The goal of both is to reduce a word to its root form, but they do so in very different ways.
* **Stemming** is a crude, rule-based process that chops off the end of words. It's fast but sometimes the result isn't a real word. (Think of it as a quick, messy haircut ).
* **Lemmatization** is a more sophisticated, dictionary-based process that returns the actual base form of a word, known as the lemma. (Think of this as a smart dictionary lookup ).


### **Step 1: Setup and Initialization**
* The code begins by importing the necessary tools from the **NLTK** (Natural Language Toolkit) library:
    * `PorterStemmer`:  algorithm for stemming.
    * `WordNetLemmatizer`: tool that uses the WordNet dictionary to find word lemmas.

### **Step 2: The Main Loop and Processing**
* The code iterates through a predefined `list` of words.
* For each `word` in the list, it performs two actions:
    1.  **Stemming**: It calls `stemmer.stem(word)` to get the stemmed form.
    2.  **Lemmatization**: It calls `lemmatizer.lemmatize(word)`.
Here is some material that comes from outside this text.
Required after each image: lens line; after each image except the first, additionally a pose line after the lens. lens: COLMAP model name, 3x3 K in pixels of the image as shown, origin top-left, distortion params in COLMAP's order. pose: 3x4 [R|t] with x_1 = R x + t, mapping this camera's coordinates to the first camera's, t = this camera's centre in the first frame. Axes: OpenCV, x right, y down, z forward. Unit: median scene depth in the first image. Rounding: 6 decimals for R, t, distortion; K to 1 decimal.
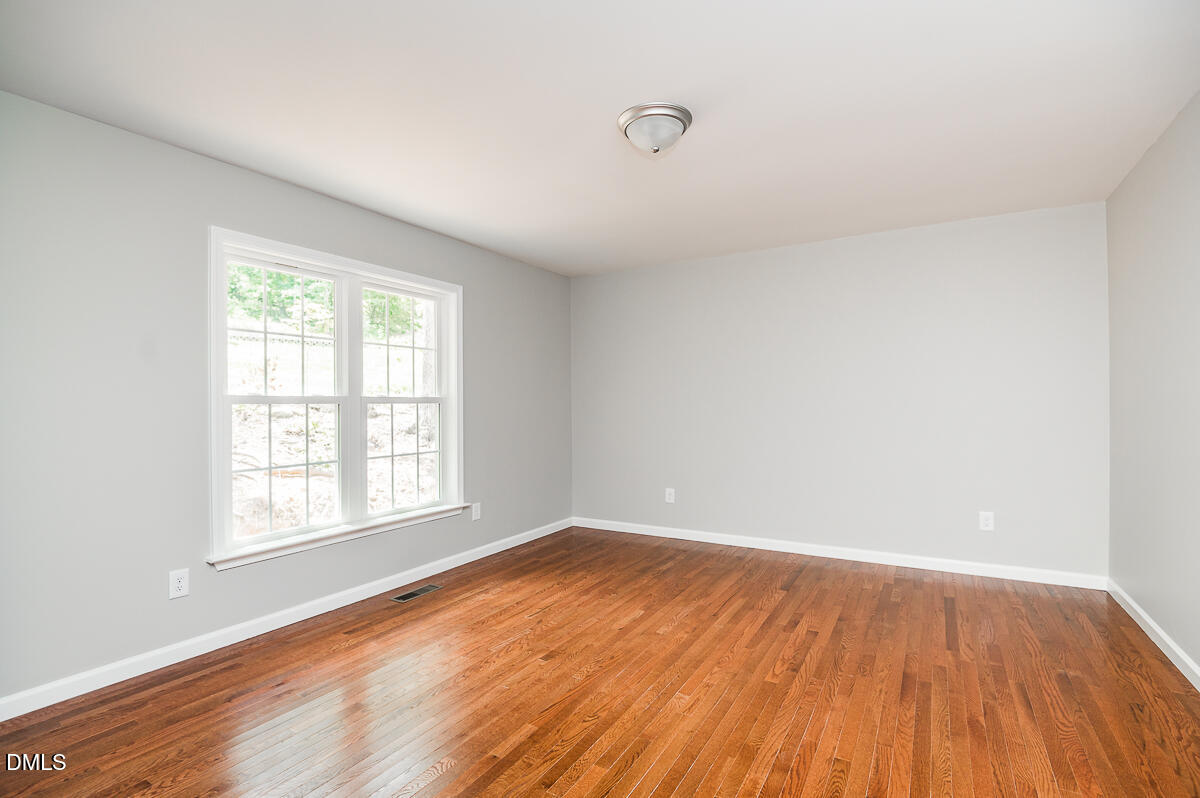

### **Step 3: Displaying Results**
* After processing each word, the original word, its stemmed version, and its lemmatized version are printed in a neatly formatted table.

In [None]:
import nltk
from nltk.stem import PorterStemmer
from nltk.stem import WordNetLemmatizer

In [None]:
nltk.download('punkt')
nltk.download('wordnet')

In [None]:
stemmer = PorterStemmer()
lemmatizer = WordNetLemmatizer()

In [None]:
words = ['running', 'painting', 'walking', 'dressing', 'likely', 'children', 'whom', 'good', 'ate', 'fishing']

In [None]:
print(f"{'Original Word':<15} | {'Stemmed Word':<15} | {'Lemmatized Word (Lemma)':<20}")
print("-" * 60)

for word in words:
    stemmed_word = stemmer.stem(word)

    if word.endswith('ing') or word == 'ate':
        lemmatized_word = lemmatizer.lemmatize(word, pos='v')
    else:
        lemmatized_word = lemmatizer.lemmatize(word)
    print(f"{word:<15} | {stemmed_word:<15} | {lemmatized_word:<20}")